Прошли годы борьбы и побед. Много раз били крымцев и казанцев, литовцев и своих — плохих русских в Полоцке, Опочке и пр. Казнили и сдавали в монастыри собственных бояр да дворян. И о себе не забывали.
В 1525 году царь развелся с первой женой, Соломонией, и через год женился на племяннице блудного Михаила — Елене Глинской. Осмотревшись во дворце, Елена через ТРИ года (25 августа 1530 г.) родила нам Иоанна (пока не надо вздрагивать, он был вполне безобидным и симпатичным младенцем).

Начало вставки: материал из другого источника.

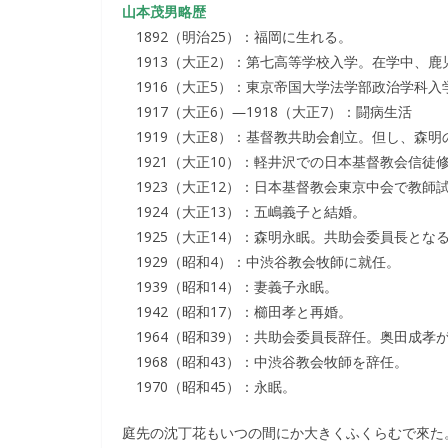
山本茂男略歴
1892（明治25）：福岡に生れる。
1913（大正2）：第七高等学校入学。在学中、
1916（大正5）：東京帝国大学法学部政治学科
1917（大正6）―1918（大正7）：闘病生活
1919（大正8）：基督教共助会創立。但し、森明
1921（大正10）：軽井沢での日本基督教会信
1923（大正12）：日本基督教会東京中会で教師
1924（大正13）：五嶋義子と結婚。
1925（大正14）：森明永眠。共助会委員長とな
1929（昭和4）：中渋谷教会牧師に就任。
1939（昭和14）：妻義子永眠。
1942（昭和17）：櫛田孝と再婚。
1964（昭和39）：共助会委員長辞任。奥田成孝
1968（昭和43）：中渋谷教会牧師を辞任。
1970（昭和45）：永眠。
庭先の沈丁花もいつの間にか大きくふくらむで來た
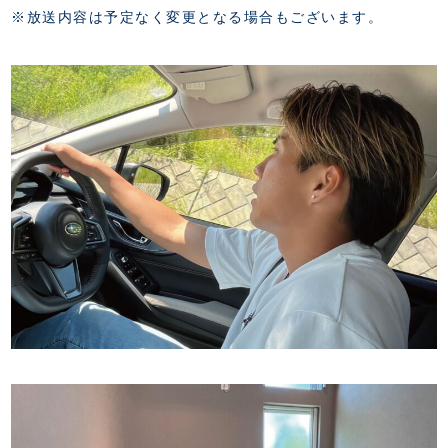
※放送内容は予定なく変更となる場合もございます。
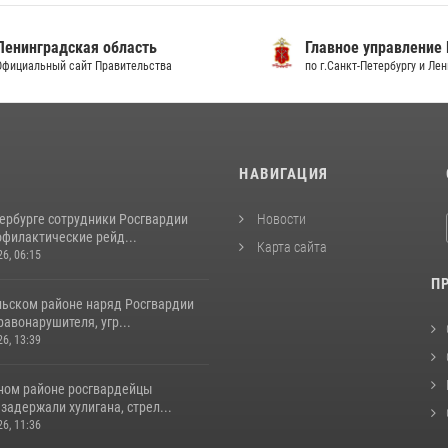
градская область
Главное управление МВД
льный сайт Правительства
по г.Санкт-Петербургу и Ленингра
И
НАВИГАЦИЯ
тербурге сотрудники Росгвардии
Новости
офилактические рейд...
Карта сайта
26, 06:15
П
льском районе наряд Росгвардии
авонарушителя, угр...
26, 13:39
ном районе росгвардейцы
задержали хулигана, стрел...
26, 11:36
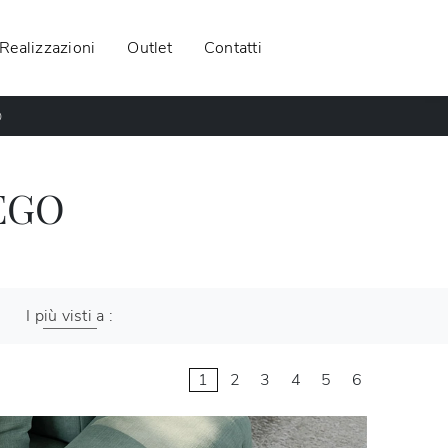
Realizzazioni
Outlet
Contatti
O
EGO
I più visti a :
1
2
3
4
5
6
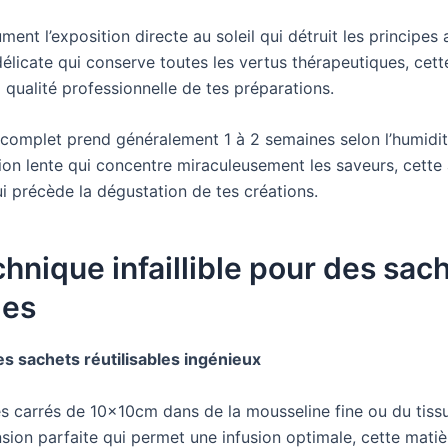
ment l’exposition directe au soleil qui détruit les principes 
élicate qui conserve toutes les vertus thérapeutiques, cett
a qualité professionnelle de tes préparations.
complet prend généralement 1 à 2 semaines selon l’humidit
ion lente qui concentre miraculeusement les saveurs, cette 
i précède la dégustation de tes créations.
hnique infaillible pour des sac
les
es sachets réutilisables ingénieux
 carrés de 10x10cm dans de la mousseline fine ou du tissu 
sion parfaite qui permet une infusion optimale, cette matiè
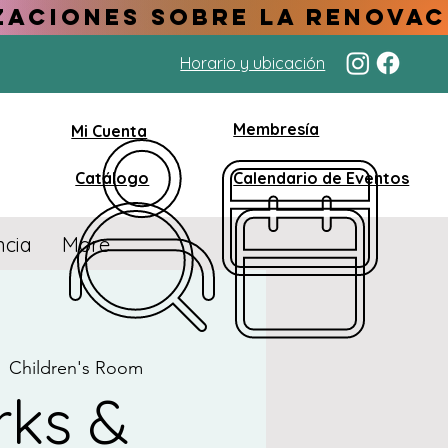
Horario y ubicación
Membresía
Mi Cuenta
Catálogo
Calendario de Eventos
ncia
More
  
Children's Room
rks &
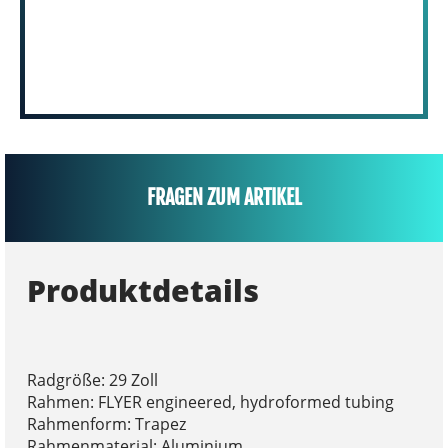
FRAGEN ZUM ARTIKEL
Produktdetails
Radgröße: 29 Zoll
Rahmen: FLYER engineered, hydroformed tubing
Rahmenform: Trapez
Rahmenmaterial: Aluminium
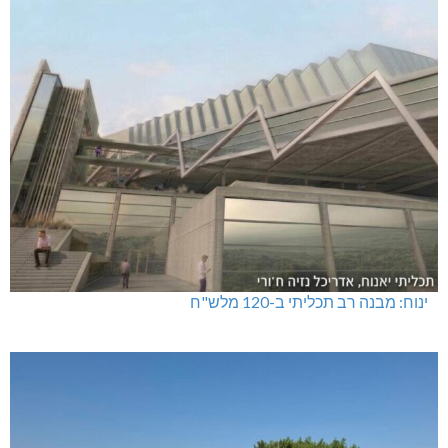
ינוח: מבנה רב תכליתי ב-120 מלש"ח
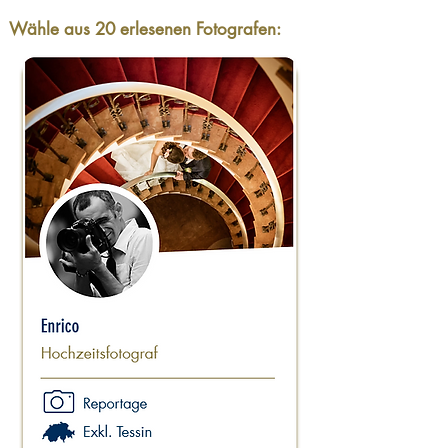
Wähle aus 20 erlesenen Fotografen:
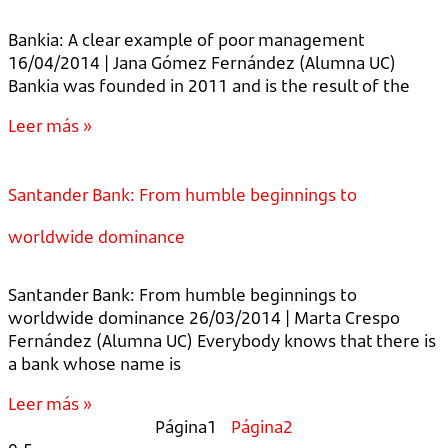
Bankia: A clear example of poor management
16/04/2014 | Jana Gómez Fernández (Alumna UC)
Bankia was founded in 2011 and is the result of the
Leer más »
Santander Bank: From humble beginnings to
worldwide dominance
Santander Bank: From humble beginnings to
worldwide dominance 26/03/2014 | Marta Crespo
Fernández (Alumna UC) Everybody knows that there is
a bank whose name is
Leer más »
Página
1
Página
2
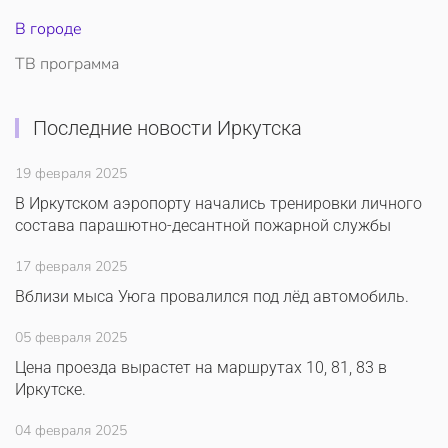
В городе
ТВ программа
Последние новости Иркутска
19 февраля 2025
В Иркутском аэропорту начались тренировки личного
состава парашютно-десантной пожарной службы
17 февраля 2025
Вблизи мыса Уюга провалился под лёд автомобиль.
05 февраля 2025
Цена проезда вырастет на маршрутах 10, 81, 83 в
Иркутске.
04 февраля 2025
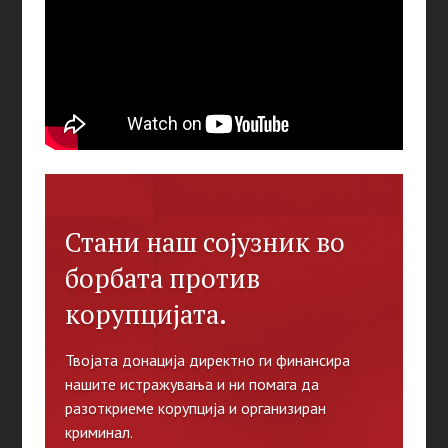
Стани наш сојузник во
борбата против
корупцијата.
Твојата донација директно ги финансира
нашите истражувања и ни помага да
разоткриеме корупција и организиран
криминал.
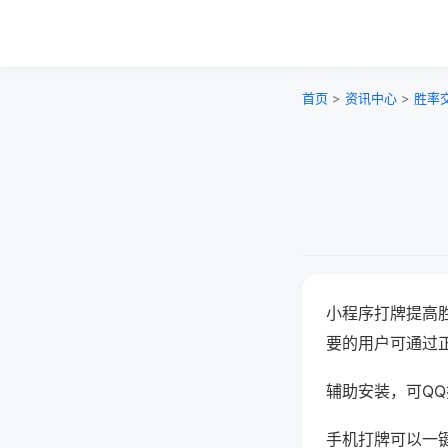
首页
>
资讯中心
>
胜率
小程序打牌提高
要的用户可通过
辅助安装，可QQ搜
手机打牌可以一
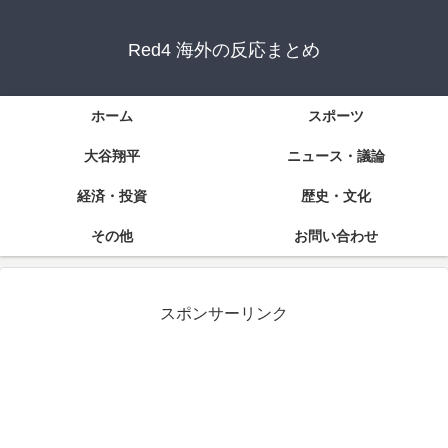
Red4 海外の反応まとめ
ホーム
スポーツ
大谷翔平
ニュース・議論
経済・投資
歴史・文化
その他
お問い合わせ
スポンサーリンク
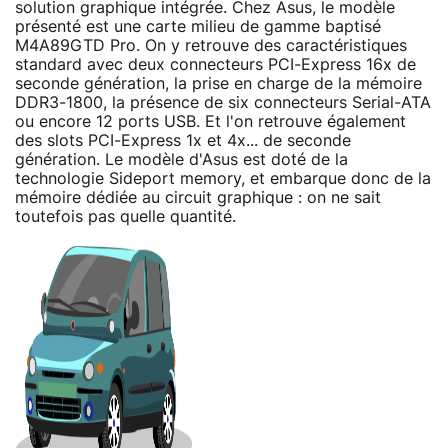
solution graphique intégrée. Chez Asus, le modèle
présenté est une carte milieu de gamme baptisé
M4A89GTD Pro. On y retrouve des caractéristiques
standard avec deux connecteurs PCI-Express 16x de
seconde génération, la prise en charge de la mémoire
DDR3-1800, la présence de six connecteurs Serial-ATA
ou encore 12 ports USB. Et l'on retrouve également
des slots PCI-Express 1x et 4x... de seconde
génération. Le modèle d'Asus est doté de la
technologie Sideport memory, et embarque donc de la
mémoire dédiée au circuit graphique : on ne sait
toutefois pas quelle quantité.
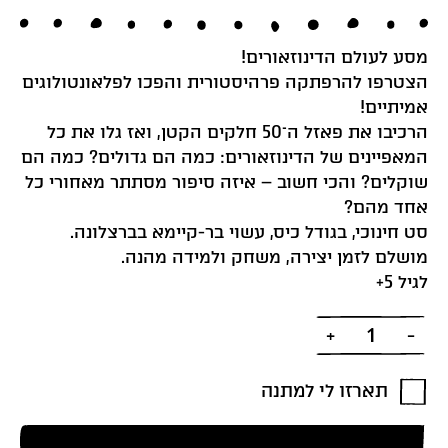
מסע לעולם הדינוזאורים!
הצטרפו להרפתקה פרהיסטורית והפכו לפלאונטולוגים
אמיתיים!
הרכיבו את פאזל ה־50 חלקים הקטן, ואז גלו את כל
המאפיינים של הדינוזאורים: כמה הם גדולים? כמה הם
שוקלים? והכי חשוב – איזה סיפור מסתתר מאחורי כל
אחד מהם?
סט חינוכי, בגודל כיס, עשוי בר-קיימא בברצלונה.
מושלם לזמן יצירה, משחק ולמידה מהנה.
לגיל 5+
כמות
תארזו לי למתנה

Однако с рождением маленького Ивана Васильевича цифра три стала играть какую-то странную роль в жизни царской фамилии. Как пить дать, таким образом покойный Иоанн Третий предостерегал своих потомков, чтоб не очень-то расслаблялись.
Когда будущему Императору, — а я берусь доказать императорство Грозного — минуло три года, отец его Василий заболел. Поехал он в сентябре с любимой женой на любимую охоту, да по дороге на левом «стегне» вскочила у него багровая болячка с булавочную головку. По ходу путешествия царь еще бывал на пирах у местной знати, но выпивалось уже без удовольствия и до бани доходилось «с нуждой». Охота не ладилась, зверь непонятным обычаем ускользал. Сначала царь еще выдерживал пару верст в седле, потом и за столом сидел на подушках, а там и слег вовсе.